Another staff member said, "I feel like a skunk for saying this, but shouldn't library use be restricted to those who pay for it? What I mean is, if the woman's homeless then she couldn't even get a library card because she'd have no address, and if she has no address she can't pay taxes. The library's a tax supported institution, isn't it?"

The room became a riot of argument as to what should be done about this situation. Suddenly the director knocked on the table and called for quiet. "Bridget," he said. "Are you suggesting we let the woman stay here as much as she wants?

Yes, I am. The woman is not doing any one any harm, and I think in light of the California court ruling we have no choice but to let her stay here. It is a first amendment and an ethical issue.

O'Dea's conclusion precipitated another animated discussion in which she found herself hopelessly in the minority. How long the discussion would have continued is problematical had it not been interrupted by the entry of the director's secretary.

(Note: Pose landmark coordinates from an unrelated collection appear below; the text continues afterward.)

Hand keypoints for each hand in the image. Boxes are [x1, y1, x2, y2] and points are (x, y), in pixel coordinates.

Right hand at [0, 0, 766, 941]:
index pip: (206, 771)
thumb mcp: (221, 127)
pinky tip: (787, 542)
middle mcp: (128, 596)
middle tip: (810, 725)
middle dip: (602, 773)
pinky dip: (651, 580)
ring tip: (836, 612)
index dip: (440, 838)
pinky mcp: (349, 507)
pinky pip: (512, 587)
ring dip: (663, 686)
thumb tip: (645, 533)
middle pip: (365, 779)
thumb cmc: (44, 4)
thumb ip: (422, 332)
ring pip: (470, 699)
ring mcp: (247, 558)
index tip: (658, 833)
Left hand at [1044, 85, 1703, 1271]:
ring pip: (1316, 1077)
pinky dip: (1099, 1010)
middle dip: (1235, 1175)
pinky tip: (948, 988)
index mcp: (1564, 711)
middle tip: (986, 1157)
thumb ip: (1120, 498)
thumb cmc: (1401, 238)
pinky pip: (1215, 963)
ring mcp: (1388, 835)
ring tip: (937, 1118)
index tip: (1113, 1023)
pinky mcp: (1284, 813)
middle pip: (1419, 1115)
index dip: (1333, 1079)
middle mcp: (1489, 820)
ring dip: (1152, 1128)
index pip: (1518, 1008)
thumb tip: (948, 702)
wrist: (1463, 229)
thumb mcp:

"The Mayor just called," she announced to Calenda. "He says that someone has complained to him about the bag lady occupying the library lobby. He wants to know what you're going to do about her, and asked if you'd call him back when your meeting's over."

Hence it was that Joseph Calenda found himself sitting in his office staring vacantly at the tapestry gracing his office wall.

The City of Brydges Bay (pop. 164,000) is very much urban in character. It has problems with congestion, with crime, with diminishing financial resources. It has become a city where those who work don't live and those who live can't find much work. City workers, who are mainly middle and upper-income suburbanites, serve city residents, who are largely but not exclusively lower-income minorities. Fifteen point five percent of all city resident live below the poverty level, compared to 7.9 in the country as a whole.